Asia-Pacific think tankBy Gregg K. Kakesako
building base at DeRussy
The Asia-Pacific Center for Security Studies is a step closer to building a network in the Pacific Basin.
Since 1995, the center has been renting three floors of the high-rise Waikiki Trade Center while awaiting funding to renovate the two-story Army Reserve Center at Fort DeRussy.
This week Sen. Daniel K. Inouye announced that Ocean House Builders has been awarded a $8.2 million contract to complete the renovation.
Jimmie Lackey, the center's executive director, said that when completed, the renovation will nearly double the center's floor space to 52,000 square feet.
Part of the renovation includes converting a military warehouse and storage area into a 176-seat auditorium and eight seminar rooms.
Lackey said the construction, expected to be completed by May 2000, will expand the center's computer and library facilities as well as its English language lab.
All of the rooms in the Fort DeRussy center will be connected by fiber-optic cables and linked into a videoconferencing system, Lackey said.

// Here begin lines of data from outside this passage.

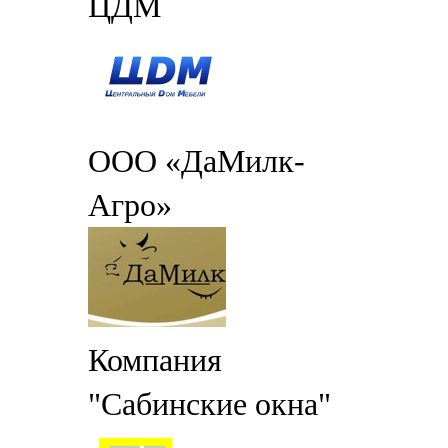
ЦДМ
ООО «ДаМилк-
Агро»
Компания
"Сабинские окна"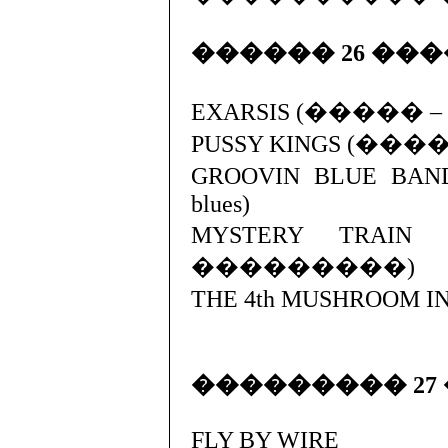
������ 26 ��
EXARSIS (����� – th
PUSSY KINGS (����� –
GROOVIN BLUE BAND
blues)
MYSTERY TRAIN
���������)
THE 4th MUSHROOM I
��������� 27
FLY BY WIRE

Retired Marine Lt. Gen. H.C. "Hank" Stackpole, former commanding general of Marine Forces Pacific, is president of the center, whose purpose is to draw together young government officials, diplomats and military leaders from the Pacific region early in their career to discuss in an academic setting the effects of the economy, politics, military and other forces.
The center is patterned after the George C. Marshall European Center for Security Studies established in Germany six years ago. It focuses on demilitarization and human rights in Europe and the former Soviet bloc.

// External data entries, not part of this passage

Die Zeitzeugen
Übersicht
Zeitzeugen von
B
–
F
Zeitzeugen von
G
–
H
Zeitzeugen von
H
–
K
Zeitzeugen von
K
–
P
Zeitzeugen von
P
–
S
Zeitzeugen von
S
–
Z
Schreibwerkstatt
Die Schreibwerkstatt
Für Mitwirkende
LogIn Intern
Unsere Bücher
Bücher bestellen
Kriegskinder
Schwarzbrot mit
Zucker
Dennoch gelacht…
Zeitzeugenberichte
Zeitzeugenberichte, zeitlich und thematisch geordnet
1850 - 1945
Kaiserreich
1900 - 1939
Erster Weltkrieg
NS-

The European center -- which operates out a former U.S. Army base in Garmisch in southern Germany -- involves 22 Central and Eastern European countries and holds classes simultaneously in three languages: English, German and Russian.

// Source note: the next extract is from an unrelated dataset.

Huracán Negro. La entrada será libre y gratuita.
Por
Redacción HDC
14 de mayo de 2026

The military hopes to start similar regional study centers in Latin America, Middle East and Africa.
Adm. Charles R. Larson, who served as Pacific Forces commander from 1991 to 1994, conceived of the need for an Asia-Pacific think tank, but it did not receive congressional support until Inouye attended the opening of the Marshall Center in 1993.
Inouye and Sen. Ted Stevens, now chairman of the Senate Appropriations Committee, were impressed by the ties it built among rising military officers and diplomats from the United States, Germany and the former Soviet bloc.